My writing hiatus was accompanied by a hiatus of this dynamic. This owed itself to a commitment of my spiritual time toward hospitality and fraternity, as well as an extremely difficult relationship which made all intimacy significantly less savory.

Now that I'm back in what we may call a "non-intentional community" (better known as a "suburb"), my balance between creative effusiveness and anxious yearning has begun to return. It fits to consider this a vacillation between extroversion and introversion: sometimes I long for company, while other times I long for solitude. And while I think the rigors of community life have given me more maturity, still I find myself returning to coping mechanisms like idle internet surfing, which, were I better integrated, surely I wouldn't need. Would I?
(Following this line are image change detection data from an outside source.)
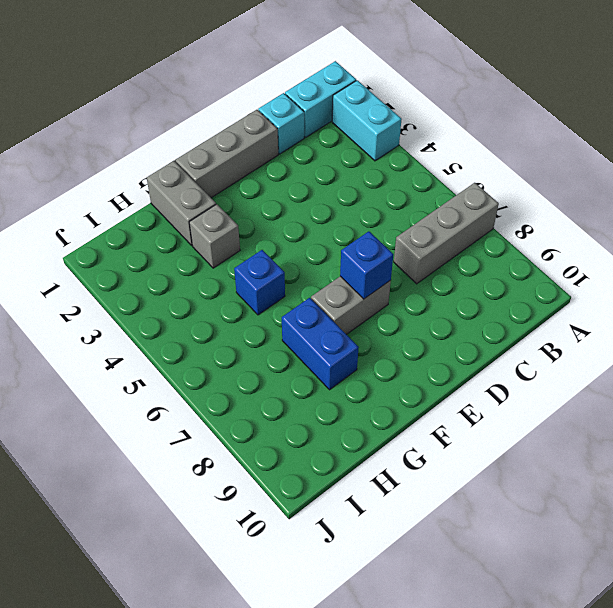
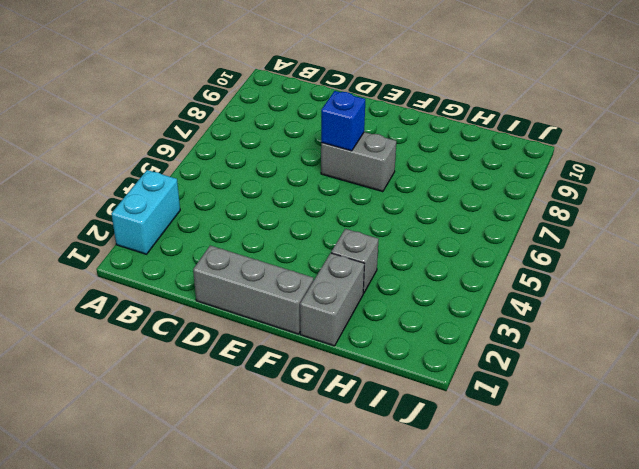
none -> cyan brick A1:B1 level 1
none -> grey brick A7:C7 level 1

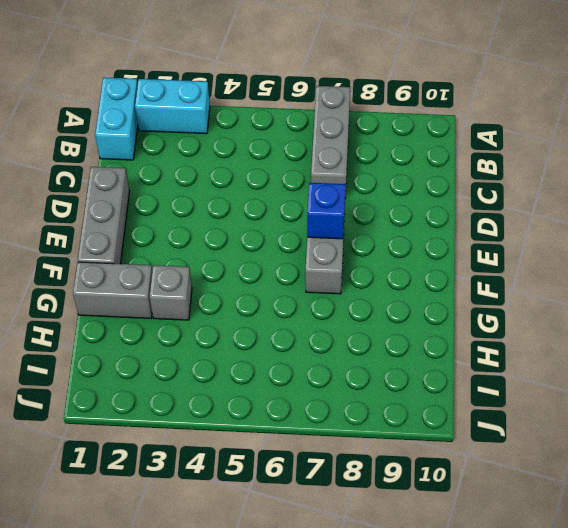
none -> cyan brick C1 level 1
none -> blue brick G5 level 1

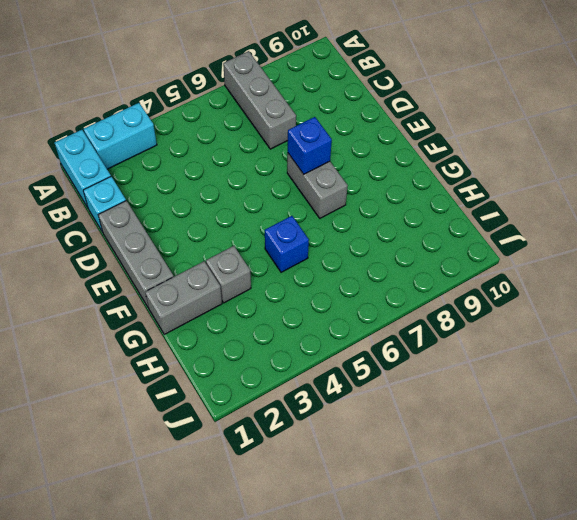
none -> blue brick G7:G8 level 1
Willpower or discipline can certainly help, but I think the key to the healing which each person needs uniquely is balance. So here are, in my opinion, the key elements of balance of which writing is a cornerstone in my life:

Human needs: I tell this to college students whenever I can. I was never the sharpest tool in the shed, but I got good grades because I was one of the only students in my school who got a good night's sleep most nights of the week, exercised regularly, and have still never tasted Ramen noodles. Maslow figured it out long enough ago; when our other needs are met, we can focus our attention on the mysteries that make us human.

Work and play: Work allows you to create a positive difference in your community, while play allows you to explore yourself with a different set of consequences. I tend to enjoy labor-intensive work and mentally-intensive play, so writing is play for me, but it flourishes only when I can also be of service to others through work.

Company and solitude: Too little socializing can drive anyone crazy, but often so can too much. Because writing is a solitary experience for most people, it should be complemented by regular human interaction, especially intimacy. However, I've found it can also help to process loneliness by creating communication. Loved ones can also help us with the creative process by discovering our blind spots.

The familiar and the strange: Perhaps it's the fantasy writer in me, but I find something romantic in exploring new places and meeting new people. Yet few of us find it easy to appreciate both novelty and familiarity. A balance between the two of these is essential for knowing your writing material. You'll need to have characters you know like your own heart, and you'll want them to be exposed to things that surprise them, or your story isn't going to convince me.

Standards and forgiveness: This is the most important balancing act because it pervades all the others at every moment. As a perfectionist, I find it especially difficult. I want to live a balanced life, but what happens when I don't? What happens when I can't? (Impossible!) My tendency is never to give myself room to put all the standards down and laugh at myself before picking them back up. It probably has a lot to do with my long hiatus from writing. Other personalities might skew the opposite way, and be too lenient on themselves, lacking the discipline which balance often takes.

I have deliberately failed to make this list exhaustive; it's here for you as artists and human beings to pick it up and play with it. It is a result of my embracing perfectionism, loneliness, and self-doubt, rather than running from them or denouncing them as evil. It is also an example of the baring of the imperfect self that needs to happen for true creativity to awaken. After all, if we understood life perfectly, what would be left to write about?


*I recommend Helen Palmer's book on the Enneagram personality model, or any trustworthy book on the subject, on the matter of our lifelong behavioral biases. Specifically to the Enneagram, I'd dissuade you from taking a questionnaire and pinning a type on yourself without reading further; most questionnaires I've taken have gauged me inaccurately.